Finally - picture-perfect group photos

A handy new Israeli app lets you meld the best images from a variety of group shots where somebody's blinking, yawning or clowning.

Yair Bar-On, left, and Gil Megidish founded the picture-perfect iPhone app called GroupShot.
We've all been there: Members of a family manage to gather for a group photo, but it's marred by a closed eye, a hand blocking someone's face, bunny ears behind Grandma's head, a baby crying or someone jumping into the picture.

Because he'd been there too, Yair Bar-On, the CEO of the new iPhone and iPad app GroupShot, figured how to get flawless group portraits from a collection of shots. Since launching the company Macadamia Apps from Israel earlier this year, Bar-On tells ISRAEL21c, he's gotten phenomenal interest from the Japanese market for the application, now being developed for Android as well.

He and Macadamia Apps chief technology officer Gil Megidish have impressive backgrounds in high-tech. Bar-On was a consultant and Megidish developed Dumpr, a photo-sharing site with about half a million monthly unique visitors. They met many years ago when working together at the Netanya-based IT company VocalTec, the pioneer of VoIP --the technology behind Internet phone calls like Skype.

Click To View Video

GroupShot is a small program you can download to a handheld Apple device for 99 cents, plus a dose of personal passion for photography.

"I am a father myself and I take a lot of photos, many of them with my iPhone, and it's challenging with the kids, to get them all smiling at the same time, especially when they realize you might be annoyed with them after the first few pictures," says Bar-On. He determined to find a way to take the best aspects of three or four photos and amalgamate them into a really good image.

Intuitive user interface

Available in English, Japanese, Chinese, French, German and Portuguese, GroupShot was created keeping in mind the way people use the iPhone. Big fingers and a small screen make it particularly hard to manipulate photos, but a powerful set of algorithms makes it possible to delete a photo detail and replace it with a better image from another photo in a simple and intuitive way. You don't have to stumble over screen options on the iPhone alphabet keyboard.

The magic of algorithms -- sophisticated mathematical programming -- even enables users to line up and edit photos taken from different angles or positions. That's important for amateur and professional photographers who want the freedom to pick up and shoot without a tripod.

"We understand the user intentions ... the copying of the content even if the user has marked up only the face. Sometimes we will process the whole body, the hand or the shirt, to make the result look more reliable," Bar-On explains.

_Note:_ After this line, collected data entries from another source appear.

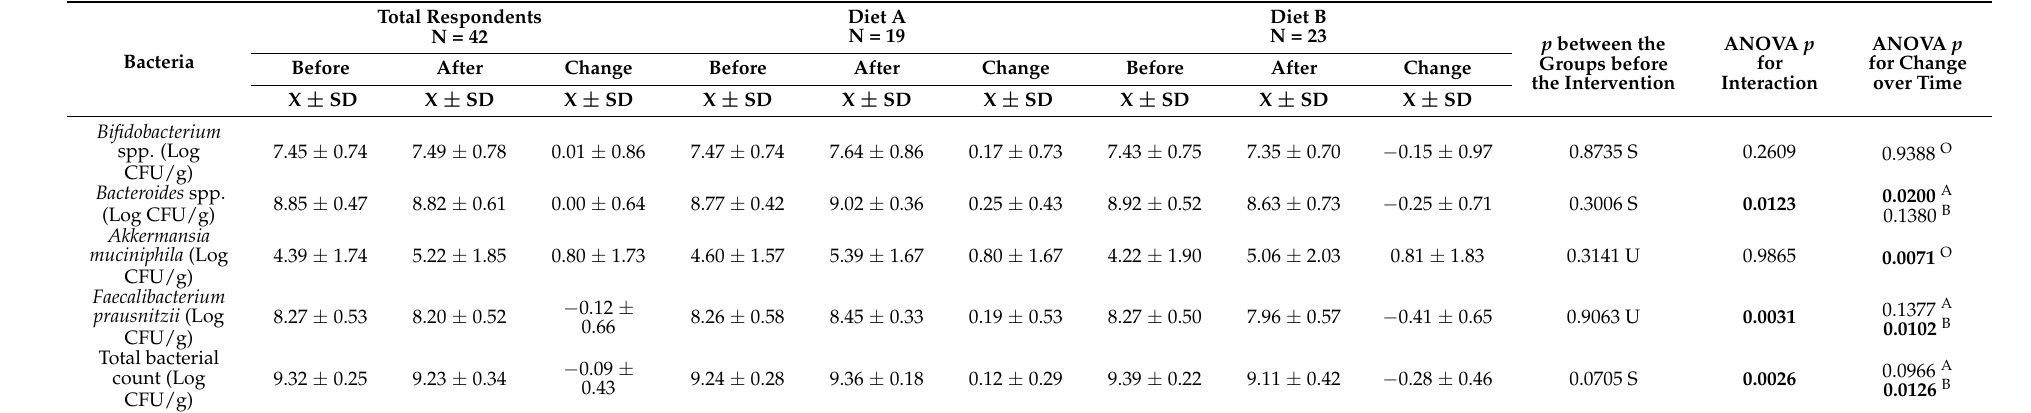
Table 4. Intestinal microbiota of study participants before and after 3 months of dietary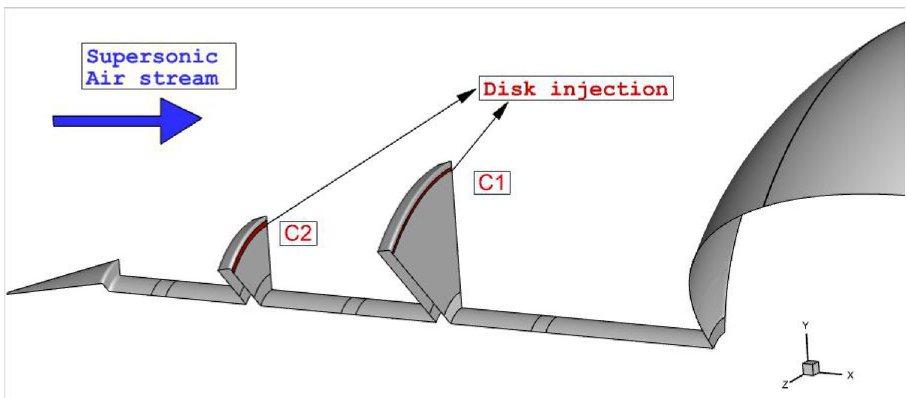
Figure 1. Selected model with proposed injection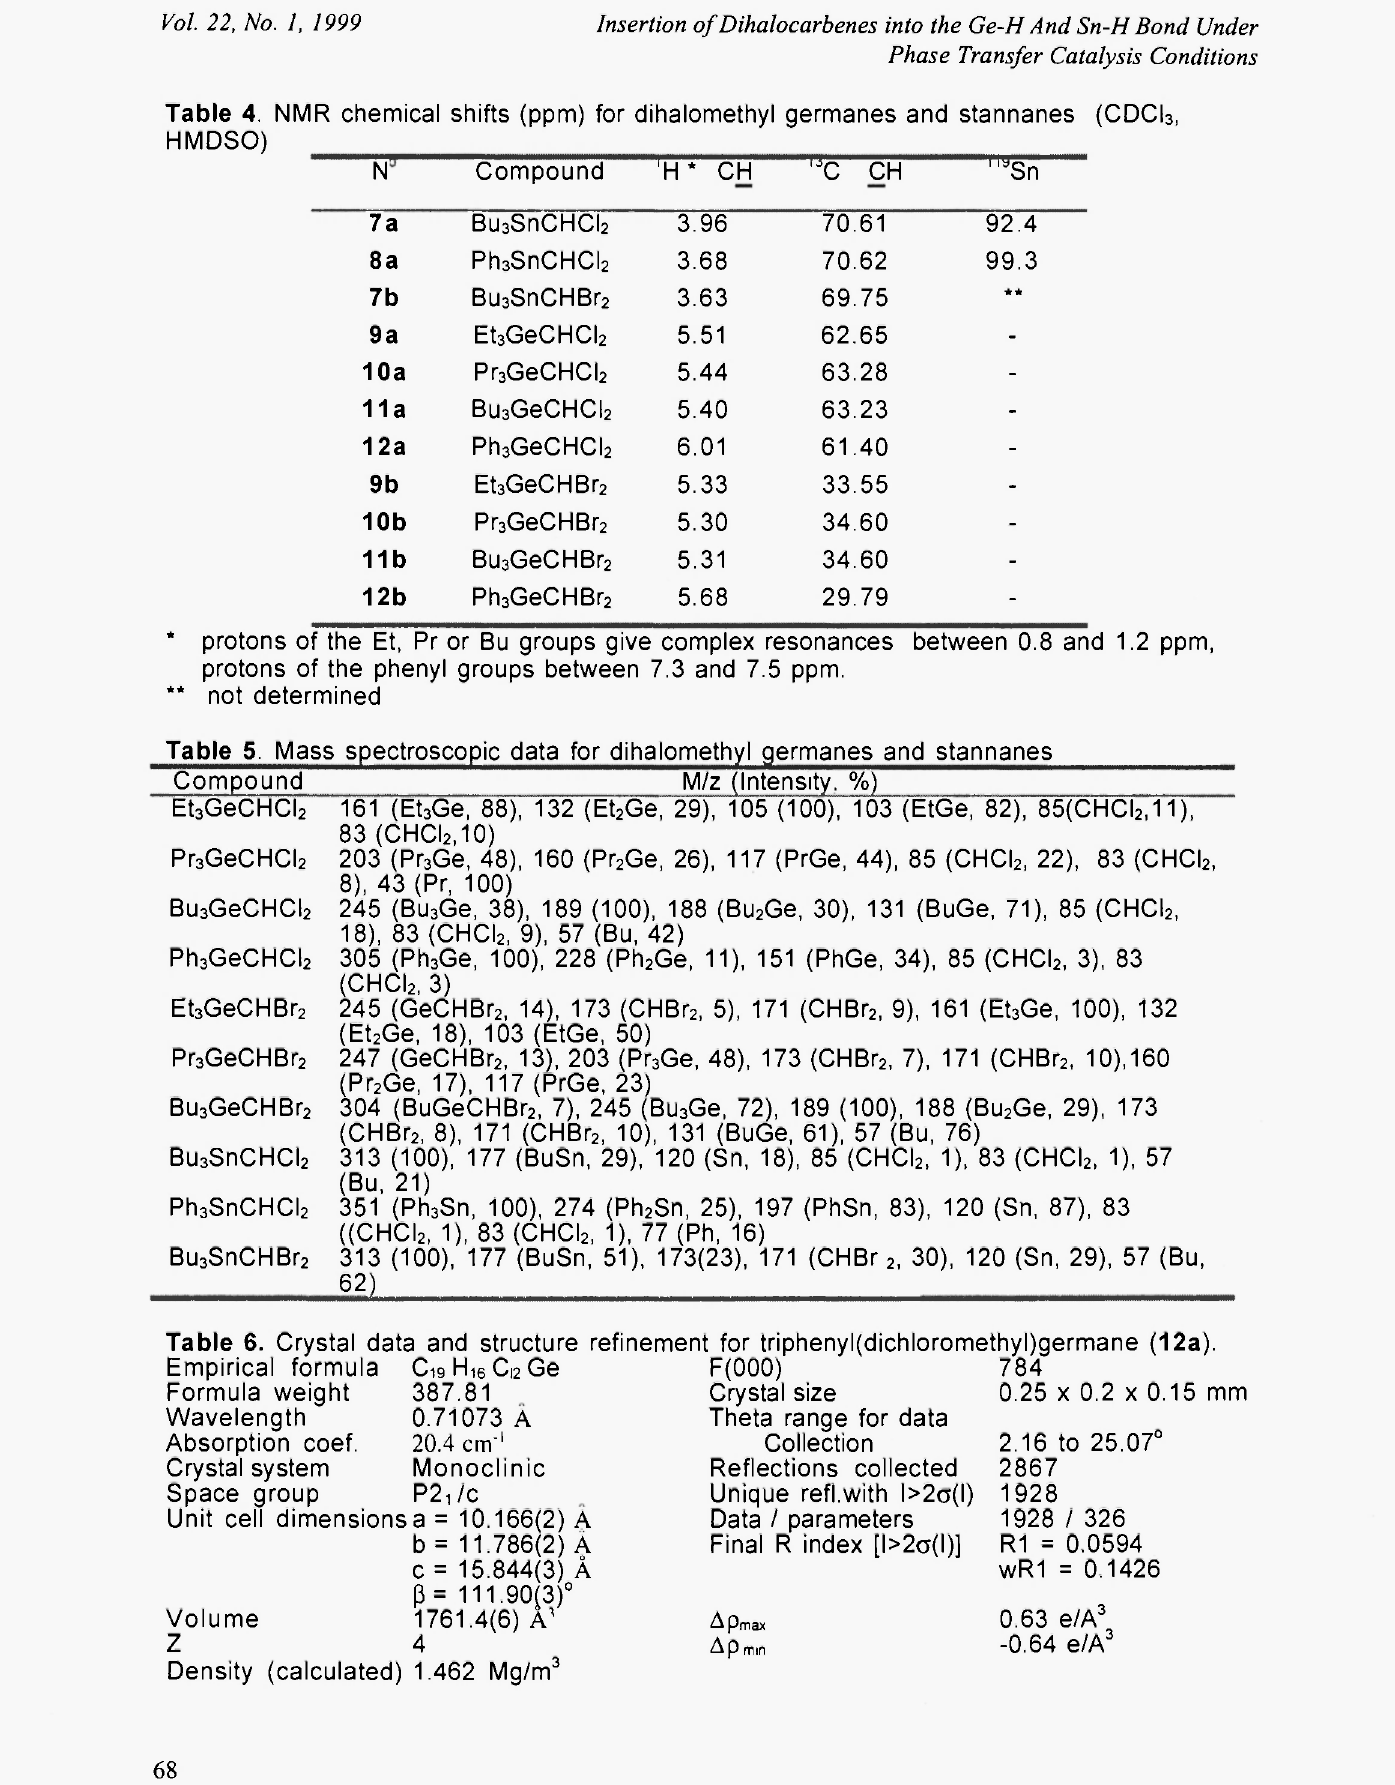
Volume Density (calculated) 1.462 Mg/m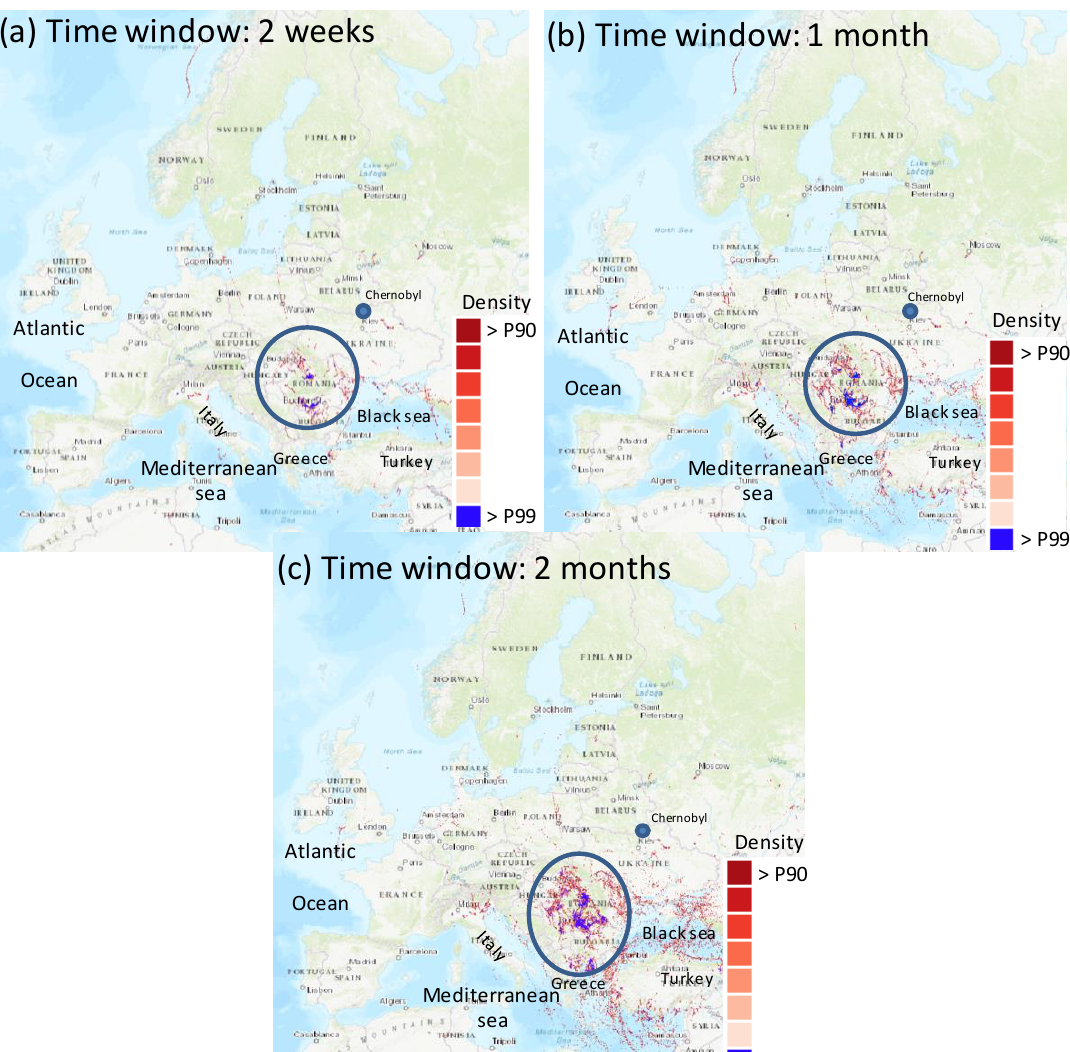
Figure 3. Density plots for 120-h trajectories starting at Chernobyl (blue point) and with a height below 100 m above ground level for ( a ) 2 weeks, ( b ) 1 month and ( c ) 2 months’ time window (reference date of April 25) for the period 2007–2016 (Table 1). The density maps express the density of end-point positions estimated above 90%; quartic kernel function bandwidth 9 km. Blue circles express those areas with a density value above the 99th percentile.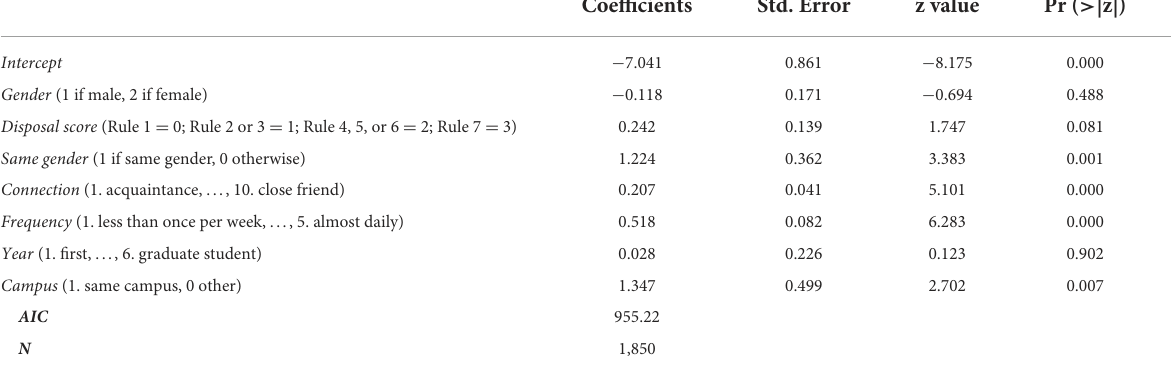
TABLE 6 Logistic model explaining factors associated with spreading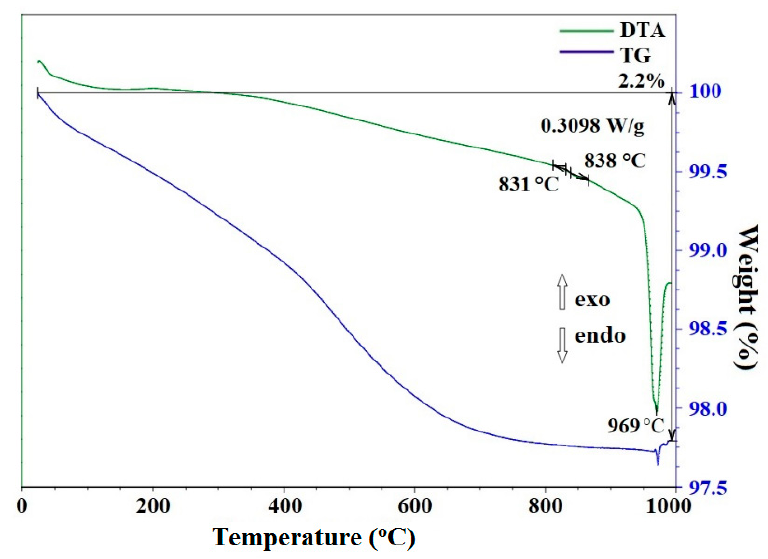
Figure 8. DTA and TG data for sample 5 .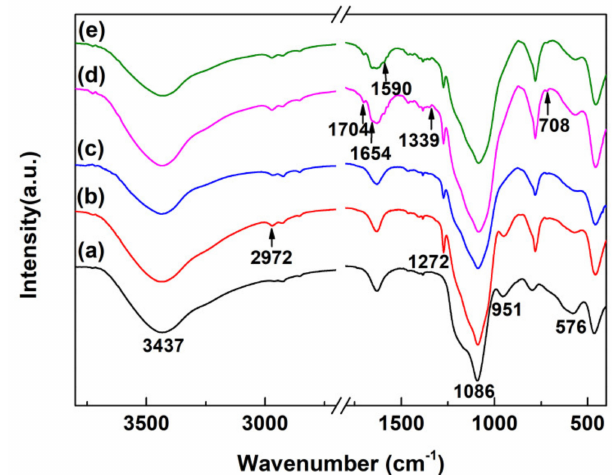
Figure 4. FTIR spectra of ( a ) Fe 3 O 4 @SiO 2 , ( b ) Fe 3 O 4 @SiO 2 -Cl, ( c ) Fe 3 O 4 @SiO 2 -NH 2 , ( d ) Fe 3 O 4 @SiO 2 -Br and ( e ) Fe 3 O 4 @SiO 2 -BPMA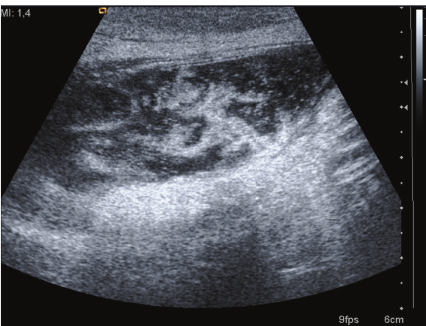
Figure 1: Abdominal wall transabdominal ultrasonography in longitudinal plane with linear probe in trapezoid format showed a mixed echogenicity, oval-shaped space occupying lesion with smooth borders which is situated in the abdominal wall of the left lower quadrant of the abdomen. The echogenic foci situated within the mass possibly represented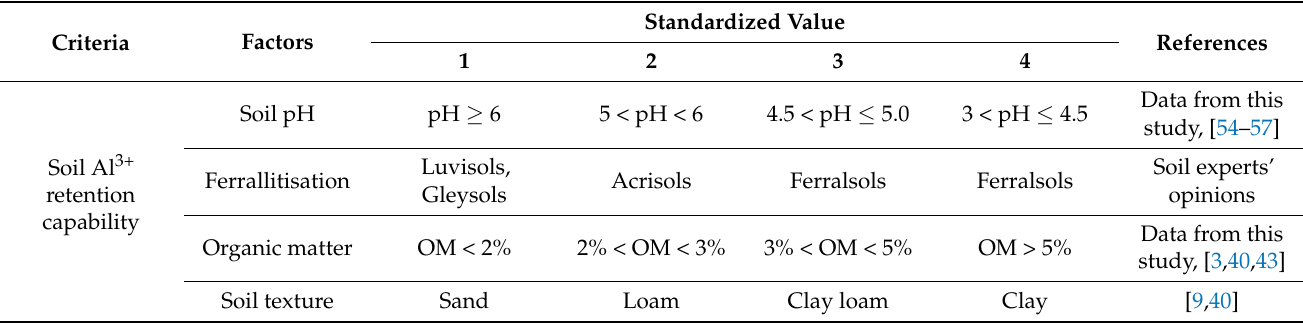
Table 2. Selected influencing factors associated with the significance level for the classification of soil capability in retaining or transporting Al 3+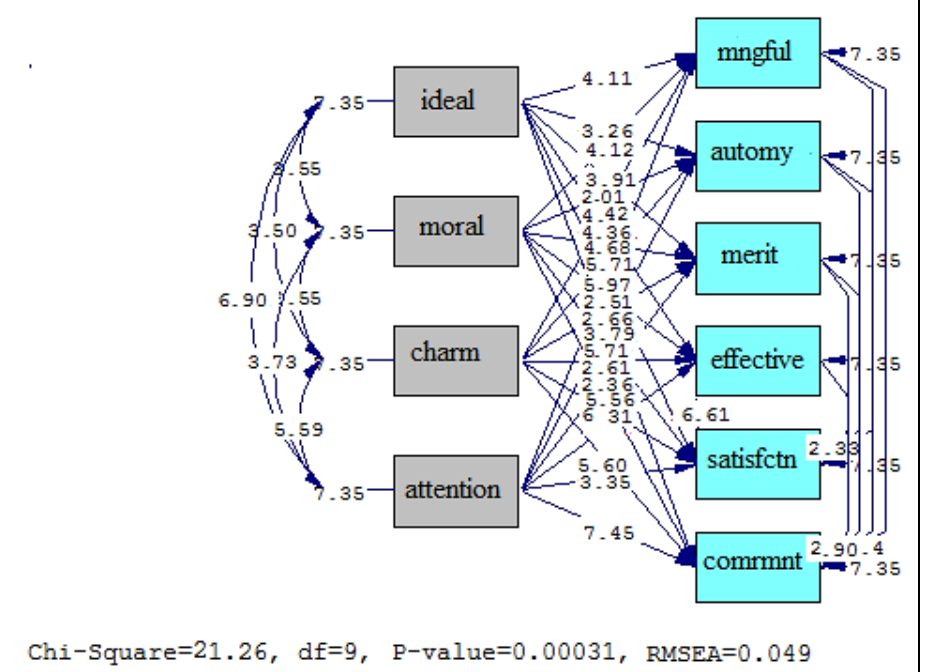
Figure 3. Structural equation model in meaningful mode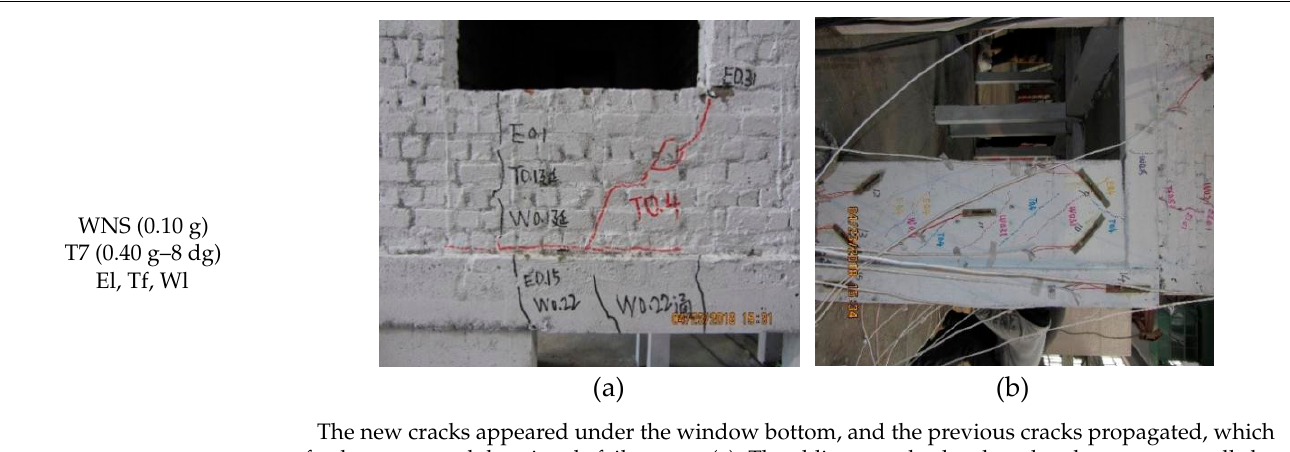
cracks developed at the masonry wall close to the pedestal of the bottom frame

A promotional video explains how to choose the set of pictures you want to edit, with the main final one on the larger part of the screen. Swipe the face you want to replace and touch the face on the photo on the right screen. The new face is automatically replaced, without having to use a heavy set of programs like Photoshop. The creators promise there will be no bad chop-shop jobs, for instance where the face meets the neck.

‘It's magic!'

A reviewer from the high-tech tastemaker e-zine TechCrunch says GroupShot results in a perfect photo "where everyone is smiling, facing the camera, and looking their best. It's magic!"

Joining the Wild West of iPhone app developers hoping to make a big buyout or licensing deal with major firms (Nikon? Sony?), Macadamia Apps plans to create a host of visual effects and image-processing apps. With more people than ever taking high-quality photos on the fly with their handheld devices, intuitive, easy-to-use apps are much needed.

Bar-On says that by June they should have the Android version ready for people who don't have iPhones.
The company has obtained a small seed fund of $100,000 but does not want to disclose other investments in the works. Suffice it to say that the Gilad Shmuel-based company is in hiring mode, says Bar-On.